Assignment >> Determine how many lines of the records contain the string "slice", treating uppercase and lowercase as distinct. Give only the number.

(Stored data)
########

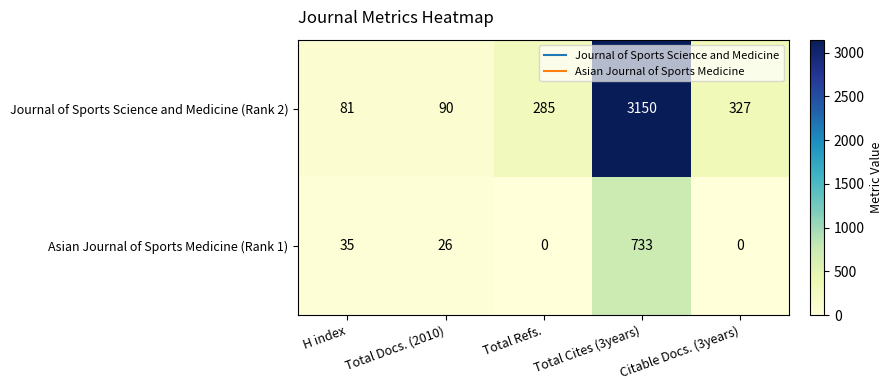

The Journal of Sports Science and Medicine (Rank 2) series shows 90 at Total Docs. (2010). True or false?

True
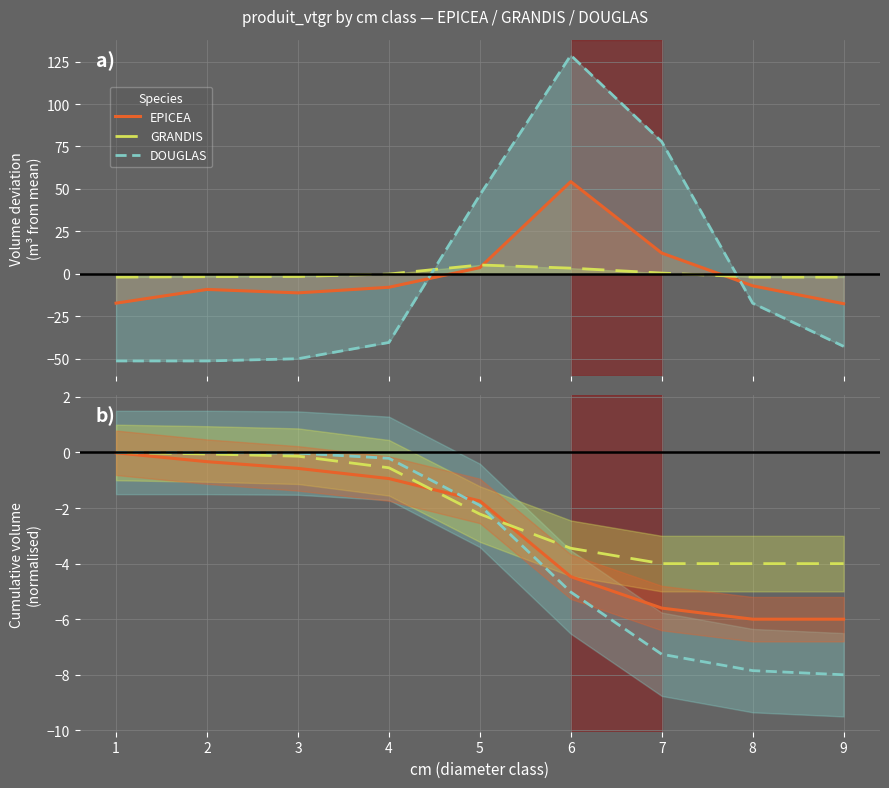

The value of DOUGLAS at 2 is -0.0. True or false?

True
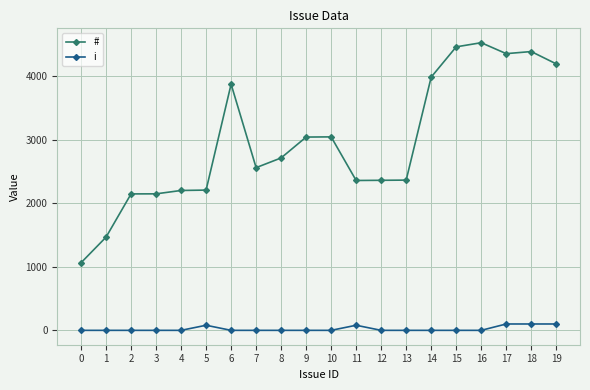

What is the difference between the maximum and minimum values in the # series?

3461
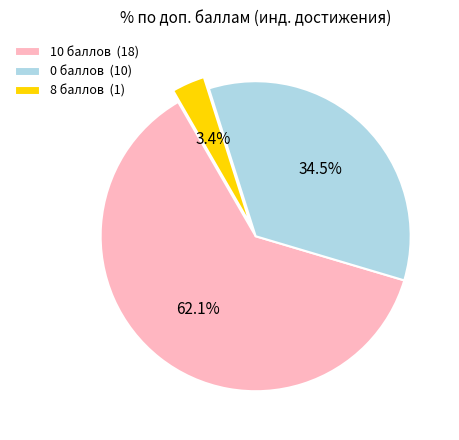

Is there a majority slice in this chart?

Yes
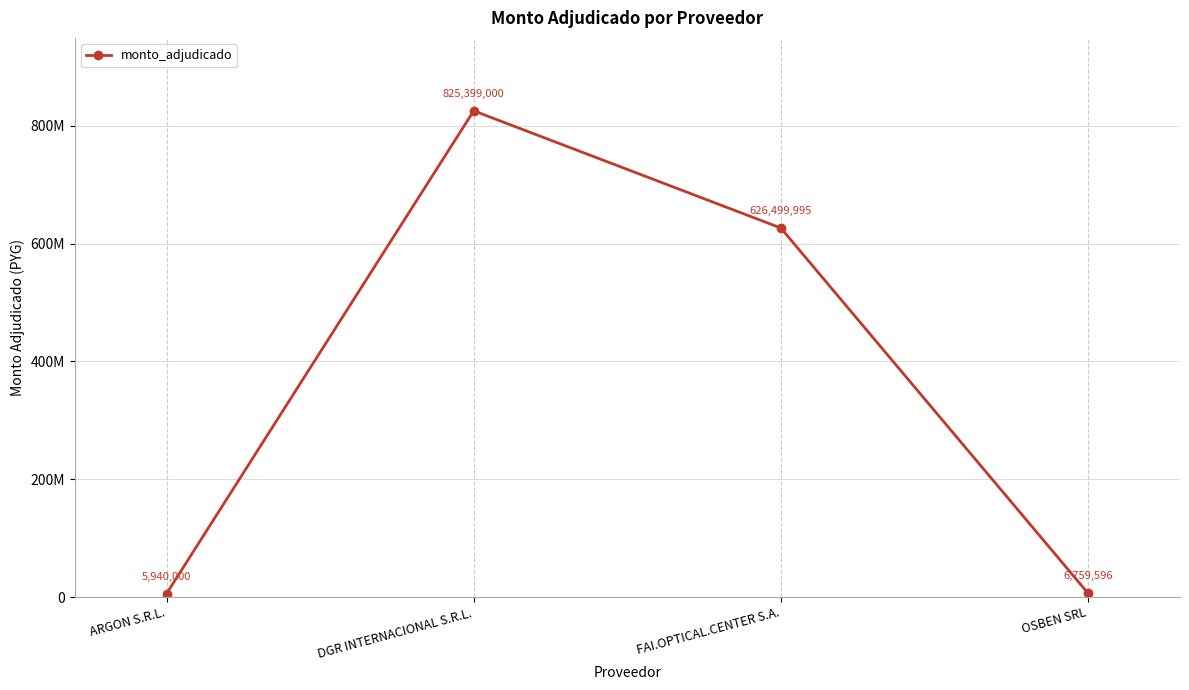

At which label is the value closest to 415669500?

FAI.OPTICAL.CENTER S.A.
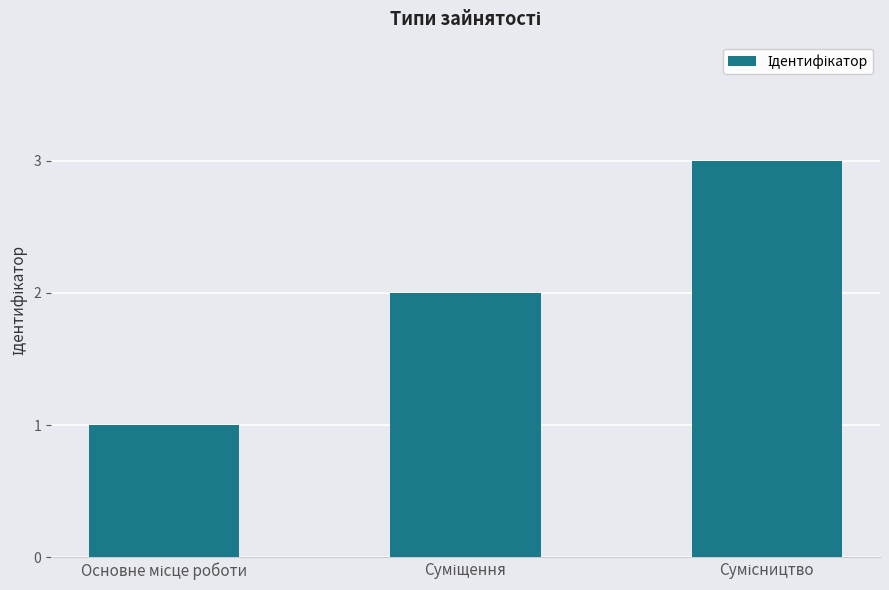

Reading right to left, what are all the values shown in this chart?

3	2	1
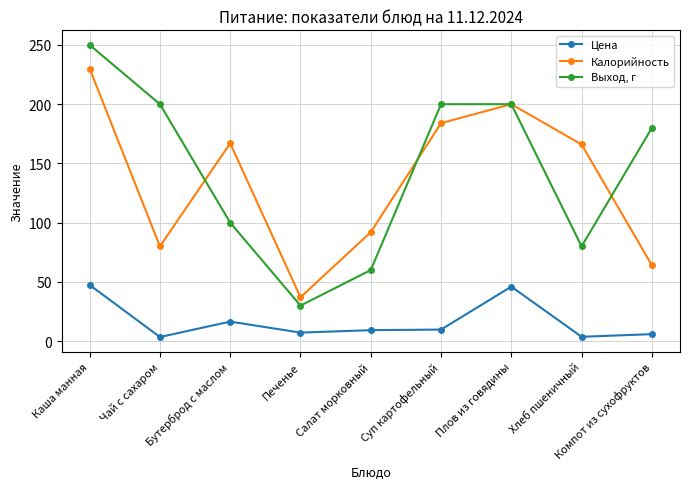

What is the minimum value for Цена?

3.5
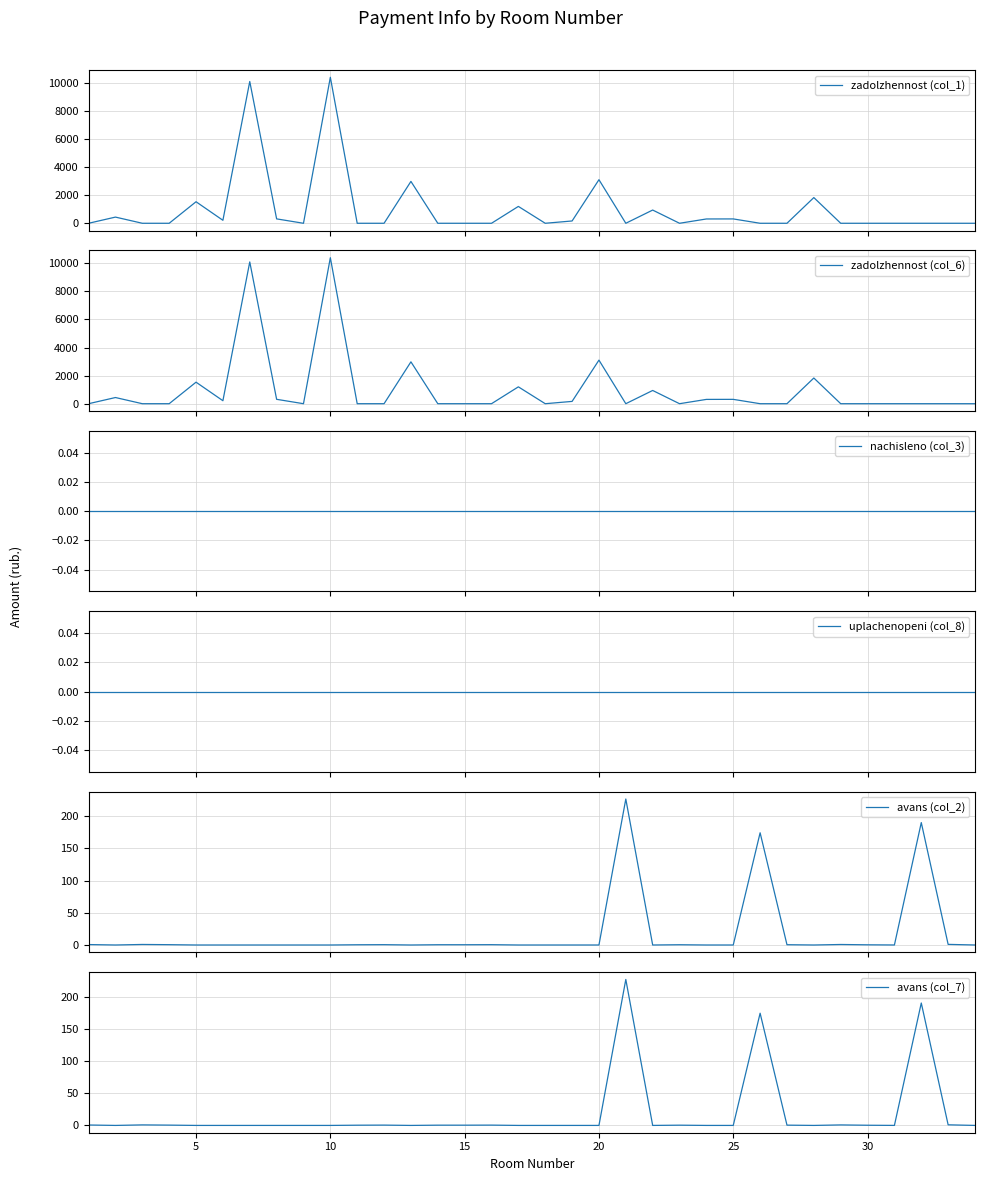

The avans (col_7) series shows 0.4 at 15. True or false?

True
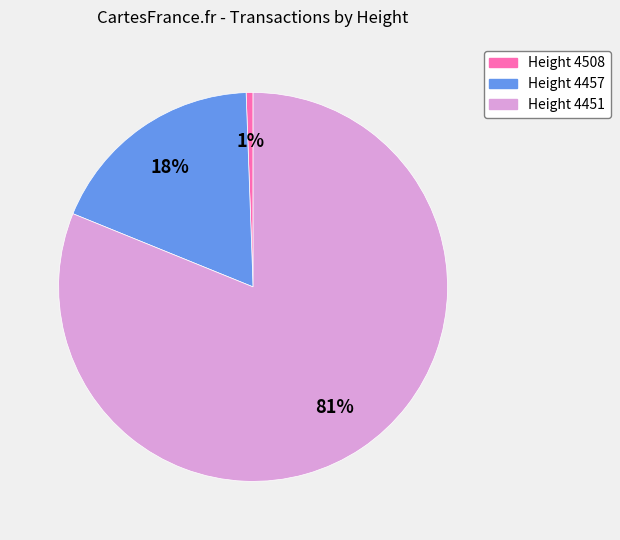

The Height 4508 slice represents 1% of the pie. True or false?

True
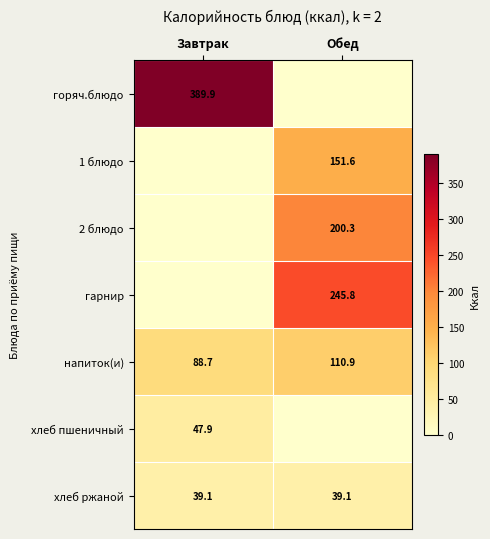

The хлеб ржаной series shows 23.2 at Обед. True or false?

False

########

Exercise response >> 2